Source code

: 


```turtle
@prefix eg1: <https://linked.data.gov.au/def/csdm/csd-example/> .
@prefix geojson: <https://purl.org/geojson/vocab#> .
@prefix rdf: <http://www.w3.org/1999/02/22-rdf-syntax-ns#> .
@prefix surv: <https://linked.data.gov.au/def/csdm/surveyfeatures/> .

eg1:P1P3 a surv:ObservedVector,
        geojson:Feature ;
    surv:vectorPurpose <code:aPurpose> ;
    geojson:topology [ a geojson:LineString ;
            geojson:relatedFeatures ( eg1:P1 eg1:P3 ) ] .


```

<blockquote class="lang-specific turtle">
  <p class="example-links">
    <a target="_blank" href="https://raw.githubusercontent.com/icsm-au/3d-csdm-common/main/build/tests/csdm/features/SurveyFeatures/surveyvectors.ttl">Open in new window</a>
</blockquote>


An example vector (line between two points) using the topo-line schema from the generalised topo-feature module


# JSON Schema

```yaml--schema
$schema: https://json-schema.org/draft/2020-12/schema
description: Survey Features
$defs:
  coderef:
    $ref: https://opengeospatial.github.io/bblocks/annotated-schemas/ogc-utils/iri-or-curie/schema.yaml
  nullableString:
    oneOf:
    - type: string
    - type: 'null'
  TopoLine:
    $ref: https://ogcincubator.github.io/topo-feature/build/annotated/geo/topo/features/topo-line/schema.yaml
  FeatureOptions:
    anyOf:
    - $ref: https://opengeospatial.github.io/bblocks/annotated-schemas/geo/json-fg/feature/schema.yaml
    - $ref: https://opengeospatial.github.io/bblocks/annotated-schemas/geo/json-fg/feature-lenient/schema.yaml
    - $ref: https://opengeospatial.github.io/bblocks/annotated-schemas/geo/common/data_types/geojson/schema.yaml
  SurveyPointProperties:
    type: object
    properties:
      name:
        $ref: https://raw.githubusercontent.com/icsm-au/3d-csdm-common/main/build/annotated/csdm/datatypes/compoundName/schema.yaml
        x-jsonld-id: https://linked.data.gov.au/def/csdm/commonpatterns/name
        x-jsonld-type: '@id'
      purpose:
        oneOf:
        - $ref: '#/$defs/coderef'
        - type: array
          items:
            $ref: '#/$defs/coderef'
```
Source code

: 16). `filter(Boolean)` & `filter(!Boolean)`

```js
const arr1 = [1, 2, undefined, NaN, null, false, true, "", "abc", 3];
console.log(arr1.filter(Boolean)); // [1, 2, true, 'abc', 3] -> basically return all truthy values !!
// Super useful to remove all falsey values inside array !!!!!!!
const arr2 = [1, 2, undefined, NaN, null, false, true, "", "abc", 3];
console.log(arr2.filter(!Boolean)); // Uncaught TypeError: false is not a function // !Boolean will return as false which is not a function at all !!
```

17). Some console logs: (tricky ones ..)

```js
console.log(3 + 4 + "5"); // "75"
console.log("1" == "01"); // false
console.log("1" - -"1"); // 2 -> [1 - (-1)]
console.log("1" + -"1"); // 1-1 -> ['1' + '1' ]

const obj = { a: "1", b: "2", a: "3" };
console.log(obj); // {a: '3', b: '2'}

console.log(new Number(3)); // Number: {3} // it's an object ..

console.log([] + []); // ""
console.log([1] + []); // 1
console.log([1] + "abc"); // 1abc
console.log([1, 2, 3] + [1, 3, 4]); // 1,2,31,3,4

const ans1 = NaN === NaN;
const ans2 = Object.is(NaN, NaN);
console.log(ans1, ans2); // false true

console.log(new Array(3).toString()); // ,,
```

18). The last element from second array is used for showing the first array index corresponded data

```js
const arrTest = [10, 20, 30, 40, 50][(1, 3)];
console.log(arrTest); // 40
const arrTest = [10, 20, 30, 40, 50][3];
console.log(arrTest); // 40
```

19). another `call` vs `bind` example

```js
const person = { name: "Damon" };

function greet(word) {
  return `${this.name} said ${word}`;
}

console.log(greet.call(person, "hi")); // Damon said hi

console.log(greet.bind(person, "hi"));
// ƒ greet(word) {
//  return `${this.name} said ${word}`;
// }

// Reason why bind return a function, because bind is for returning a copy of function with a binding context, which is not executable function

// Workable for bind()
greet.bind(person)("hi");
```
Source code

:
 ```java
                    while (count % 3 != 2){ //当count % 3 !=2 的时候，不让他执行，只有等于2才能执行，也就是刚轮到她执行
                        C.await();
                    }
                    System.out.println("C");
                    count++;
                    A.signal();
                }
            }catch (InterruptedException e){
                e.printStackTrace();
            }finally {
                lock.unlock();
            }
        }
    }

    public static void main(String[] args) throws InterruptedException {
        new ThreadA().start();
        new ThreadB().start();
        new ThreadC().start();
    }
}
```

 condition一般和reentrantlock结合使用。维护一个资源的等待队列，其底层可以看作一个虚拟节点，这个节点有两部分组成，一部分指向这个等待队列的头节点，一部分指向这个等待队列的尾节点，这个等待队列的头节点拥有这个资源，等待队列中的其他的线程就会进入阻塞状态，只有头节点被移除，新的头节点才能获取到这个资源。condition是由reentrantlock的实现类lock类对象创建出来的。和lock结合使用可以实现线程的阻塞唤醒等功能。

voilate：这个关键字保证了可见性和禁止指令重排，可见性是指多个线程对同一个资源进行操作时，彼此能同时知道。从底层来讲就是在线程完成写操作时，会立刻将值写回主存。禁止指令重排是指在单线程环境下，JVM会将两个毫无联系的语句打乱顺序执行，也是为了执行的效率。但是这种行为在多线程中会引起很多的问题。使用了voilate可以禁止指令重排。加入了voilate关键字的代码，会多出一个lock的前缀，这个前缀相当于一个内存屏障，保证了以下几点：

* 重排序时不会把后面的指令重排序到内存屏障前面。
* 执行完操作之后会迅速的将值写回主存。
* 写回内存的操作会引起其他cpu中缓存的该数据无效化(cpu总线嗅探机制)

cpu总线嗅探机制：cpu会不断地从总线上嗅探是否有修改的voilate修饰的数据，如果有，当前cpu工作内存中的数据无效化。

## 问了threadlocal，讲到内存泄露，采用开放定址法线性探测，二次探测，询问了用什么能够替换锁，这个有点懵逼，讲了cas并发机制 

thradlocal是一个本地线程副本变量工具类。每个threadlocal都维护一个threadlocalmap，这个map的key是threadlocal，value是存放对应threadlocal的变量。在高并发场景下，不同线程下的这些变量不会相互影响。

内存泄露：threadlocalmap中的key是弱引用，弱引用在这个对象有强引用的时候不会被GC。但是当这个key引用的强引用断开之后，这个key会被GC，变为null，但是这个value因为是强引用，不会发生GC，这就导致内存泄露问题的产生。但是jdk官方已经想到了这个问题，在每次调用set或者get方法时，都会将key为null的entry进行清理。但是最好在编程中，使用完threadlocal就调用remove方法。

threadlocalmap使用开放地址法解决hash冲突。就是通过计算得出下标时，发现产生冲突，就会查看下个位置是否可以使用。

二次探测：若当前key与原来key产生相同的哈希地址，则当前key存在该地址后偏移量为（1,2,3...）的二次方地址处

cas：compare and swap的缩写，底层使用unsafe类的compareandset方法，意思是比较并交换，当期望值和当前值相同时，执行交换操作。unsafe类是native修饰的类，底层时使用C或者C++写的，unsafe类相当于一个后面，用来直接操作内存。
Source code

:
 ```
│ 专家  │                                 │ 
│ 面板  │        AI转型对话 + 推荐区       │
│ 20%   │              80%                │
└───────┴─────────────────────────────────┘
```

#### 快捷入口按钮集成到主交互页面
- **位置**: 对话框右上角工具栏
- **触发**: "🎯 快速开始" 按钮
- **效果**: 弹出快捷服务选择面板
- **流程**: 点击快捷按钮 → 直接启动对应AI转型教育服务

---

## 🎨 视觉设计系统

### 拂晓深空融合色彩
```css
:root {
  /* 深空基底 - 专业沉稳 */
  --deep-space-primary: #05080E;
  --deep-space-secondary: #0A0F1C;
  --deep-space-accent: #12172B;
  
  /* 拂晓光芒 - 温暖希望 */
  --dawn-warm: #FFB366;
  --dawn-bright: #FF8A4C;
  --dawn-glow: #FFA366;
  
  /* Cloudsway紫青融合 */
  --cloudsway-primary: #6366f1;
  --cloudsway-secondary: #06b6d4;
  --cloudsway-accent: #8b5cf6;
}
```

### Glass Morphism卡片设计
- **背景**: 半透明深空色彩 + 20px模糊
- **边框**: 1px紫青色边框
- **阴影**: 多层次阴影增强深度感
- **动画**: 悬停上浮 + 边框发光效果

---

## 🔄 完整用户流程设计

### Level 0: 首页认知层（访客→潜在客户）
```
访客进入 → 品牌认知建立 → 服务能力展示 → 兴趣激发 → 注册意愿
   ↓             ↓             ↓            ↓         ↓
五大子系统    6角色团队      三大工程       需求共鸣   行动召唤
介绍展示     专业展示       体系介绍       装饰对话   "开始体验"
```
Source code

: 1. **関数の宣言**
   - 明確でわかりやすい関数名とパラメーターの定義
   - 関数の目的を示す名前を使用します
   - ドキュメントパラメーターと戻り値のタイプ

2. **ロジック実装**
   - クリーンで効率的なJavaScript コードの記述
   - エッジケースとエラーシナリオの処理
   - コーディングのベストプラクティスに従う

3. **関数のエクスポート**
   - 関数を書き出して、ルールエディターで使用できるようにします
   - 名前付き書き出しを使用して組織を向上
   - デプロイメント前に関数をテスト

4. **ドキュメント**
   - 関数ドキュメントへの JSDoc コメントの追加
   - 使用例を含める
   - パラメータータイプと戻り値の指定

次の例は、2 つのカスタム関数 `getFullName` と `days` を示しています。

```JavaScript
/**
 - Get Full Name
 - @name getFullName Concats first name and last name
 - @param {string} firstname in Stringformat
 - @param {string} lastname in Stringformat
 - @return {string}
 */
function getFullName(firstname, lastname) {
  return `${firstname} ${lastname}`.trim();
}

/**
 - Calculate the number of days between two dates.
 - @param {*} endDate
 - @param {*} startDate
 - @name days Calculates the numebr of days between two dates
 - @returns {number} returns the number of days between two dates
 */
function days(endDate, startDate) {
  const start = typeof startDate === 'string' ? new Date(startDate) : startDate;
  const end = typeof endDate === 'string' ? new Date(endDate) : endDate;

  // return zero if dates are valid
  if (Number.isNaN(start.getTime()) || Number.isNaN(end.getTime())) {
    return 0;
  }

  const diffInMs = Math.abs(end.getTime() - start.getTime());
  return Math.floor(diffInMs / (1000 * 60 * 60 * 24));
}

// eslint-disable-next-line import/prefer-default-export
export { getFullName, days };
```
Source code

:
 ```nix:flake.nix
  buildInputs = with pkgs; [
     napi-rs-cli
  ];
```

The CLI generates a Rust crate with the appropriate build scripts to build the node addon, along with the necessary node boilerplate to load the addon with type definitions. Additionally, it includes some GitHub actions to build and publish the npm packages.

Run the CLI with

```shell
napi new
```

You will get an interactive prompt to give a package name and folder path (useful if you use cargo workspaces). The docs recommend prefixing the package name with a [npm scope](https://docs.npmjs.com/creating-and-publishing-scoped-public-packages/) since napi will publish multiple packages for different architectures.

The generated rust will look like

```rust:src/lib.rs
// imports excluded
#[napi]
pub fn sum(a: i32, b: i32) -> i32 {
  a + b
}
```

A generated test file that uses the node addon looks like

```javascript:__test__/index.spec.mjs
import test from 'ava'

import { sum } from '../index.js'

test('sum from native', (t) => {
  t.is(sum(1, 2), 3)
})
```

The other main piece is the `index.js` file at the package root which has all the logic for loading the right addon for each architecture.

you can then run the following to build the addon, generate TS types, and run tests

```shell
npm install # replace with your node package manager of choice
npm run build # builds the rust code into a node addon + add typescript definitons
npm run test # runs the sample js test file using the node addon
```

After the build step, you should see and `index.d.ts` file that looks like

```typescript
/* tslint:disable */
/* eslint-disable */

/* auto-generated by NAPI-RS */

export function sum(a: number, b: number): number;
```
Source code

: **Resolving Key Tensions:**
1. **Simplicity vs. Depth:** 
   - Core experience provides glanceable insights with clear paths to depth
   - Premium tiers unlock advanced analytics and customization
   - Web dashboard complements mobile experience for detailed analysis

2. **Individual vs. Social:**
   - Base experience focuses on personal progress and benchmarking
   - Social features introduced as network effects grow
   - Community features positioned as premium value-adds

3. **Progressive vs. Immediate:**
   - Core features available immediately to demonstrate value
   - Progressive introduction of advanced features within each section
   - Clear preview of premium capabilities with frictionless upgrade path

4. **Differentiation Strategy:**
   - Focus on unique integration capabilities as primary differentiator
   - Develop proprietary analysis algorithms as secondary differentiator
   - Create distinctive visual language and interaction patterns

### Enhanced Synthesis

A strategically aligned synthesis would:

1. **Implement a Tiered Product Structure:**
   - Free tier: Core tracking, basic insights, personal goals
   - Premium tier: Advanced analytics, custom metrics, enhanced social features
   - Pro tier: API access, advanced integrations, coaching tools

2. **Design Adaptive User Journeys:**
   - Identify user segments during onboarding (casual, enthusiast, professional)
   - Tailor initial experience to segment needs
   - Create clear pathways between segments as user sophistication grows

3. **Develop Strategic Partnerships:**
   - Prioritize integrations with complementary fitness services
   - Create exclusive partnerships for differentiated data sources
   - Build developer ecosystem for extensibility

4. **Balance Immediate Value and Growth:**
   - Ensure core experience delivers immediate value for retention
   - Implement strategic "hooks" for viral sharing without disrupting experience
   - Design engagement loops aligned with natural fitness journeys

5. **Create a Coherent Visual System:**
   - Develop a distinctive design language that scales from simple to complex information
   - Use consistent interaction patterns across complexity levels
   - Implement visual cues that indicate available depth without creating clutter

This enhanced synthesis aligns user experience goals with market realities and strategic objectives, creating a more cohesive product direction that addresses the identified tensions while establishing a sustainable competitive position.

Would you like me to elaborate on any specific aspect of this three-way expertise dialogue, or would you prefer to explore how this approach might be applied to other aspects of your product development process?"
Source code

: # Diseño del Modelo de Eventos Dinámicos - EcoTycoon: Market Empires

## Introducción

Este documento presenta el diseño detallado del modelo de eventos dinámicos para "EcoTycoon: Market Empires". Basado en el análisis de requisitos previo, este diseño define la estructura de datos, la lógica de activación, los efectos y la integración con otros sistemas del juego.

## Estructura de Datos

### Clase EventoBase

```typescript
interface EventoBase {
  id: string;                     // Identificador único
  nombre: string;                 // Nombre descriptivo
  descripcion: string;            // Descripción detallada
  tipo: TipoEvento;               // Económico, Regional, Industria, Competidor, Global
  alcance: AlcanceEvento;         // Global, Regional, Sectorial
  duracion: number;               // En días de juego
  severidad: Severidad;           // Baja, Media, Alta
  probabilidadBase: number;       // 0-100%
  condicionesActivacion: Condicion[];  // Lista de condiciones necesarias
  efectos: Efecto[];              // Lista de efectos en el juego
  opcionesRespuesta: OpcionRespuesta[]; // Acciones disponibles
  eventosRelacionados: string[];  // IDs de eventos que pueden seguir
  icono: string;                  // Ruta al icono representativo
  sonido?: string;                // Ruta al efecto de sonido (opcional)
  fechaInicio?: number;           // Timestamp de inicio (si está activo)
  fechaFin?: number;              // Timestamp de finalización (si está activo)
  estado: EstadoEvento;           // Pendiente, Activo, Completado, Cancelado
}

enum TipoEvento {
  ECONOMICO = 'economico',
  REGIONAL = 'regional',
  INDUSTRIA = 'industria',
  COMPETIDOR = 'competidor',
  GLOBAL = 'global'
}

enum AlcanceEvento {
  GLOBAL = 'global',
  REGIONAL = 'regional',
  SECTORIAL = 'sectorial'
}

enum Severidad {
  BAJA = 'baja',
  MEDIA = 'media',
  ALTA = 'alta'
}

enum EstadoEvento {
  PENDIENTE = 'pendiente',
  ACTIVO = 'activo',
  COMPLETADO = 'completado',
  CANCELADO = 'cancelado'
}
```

____

Report how many lines in the listing above have the string "count" in them; write the number only.

EXERCISE RESULT » 2